◆ Directions
The reply should hold every entry exactly as written and none of the pictures.

━━━━━ Provided information ━━━━━

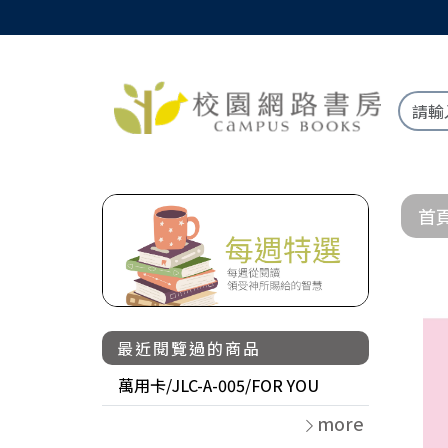
首
最近閱覽過的商品
萬用卡/JLC-A-005/FOR YOU
more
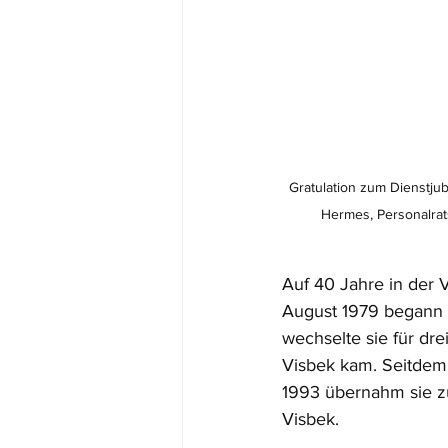
Gratulation zum Dienstju
Hermes, Personalrat
Auf 40 Jahre in der 
August 1979 begann s
wechselte sie für dr
Visbek kam. Seitdem 
1993 übernahm sie z
Visbek.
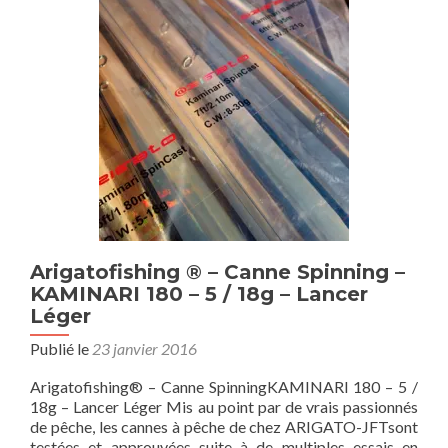
–
KAMINARI
210
–
8
/
30g
–
Lancer
Moyen
Arigatofishing ® – Canne Spinning –
KAMINARI 180 – 5 / 18g – Lancer
Léger
Publié le
23 janvier 2016
Arigatofishing® – Canne SpinningKAMINARI 180 – 5 /
18g – Lancer Léger Mis au point par de vrais passionnés
de pêche, les cannes à pêche de chez ARIGATO-JFTsont
testées et approuvées suite à de multiples essais en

━━━━━

◆ Response
首
最近閱覽過的商品
萬用卡/JLC-A-005/FOR YOU
more
Gratulation zum Dienstju
Hermes, Personalrat
Auf 40 Jahre in der 
August 1979 begann s
wechselte sie für dr
Visbek kam. Seitdem 
1993 übernahm sie z
Visbek.
–
KAMINARI
210
–
8
/
30g
–
Lancer
Moyen
Arigatofishing ® – Canne Spinning –
KAMINARI 180 – 5 / 18g – Lancer
Léger
Publié le
23 janvier 2016
Arigatofishing® – Canne SpinningKAMINARI 180 – 5 /
18g – Lancer Léger Mis au point par de vrais passionnés
de pêche, les cannes à pêche de chez ARIGATO-JFTsont
testées et approuvées suite à de multiples essais en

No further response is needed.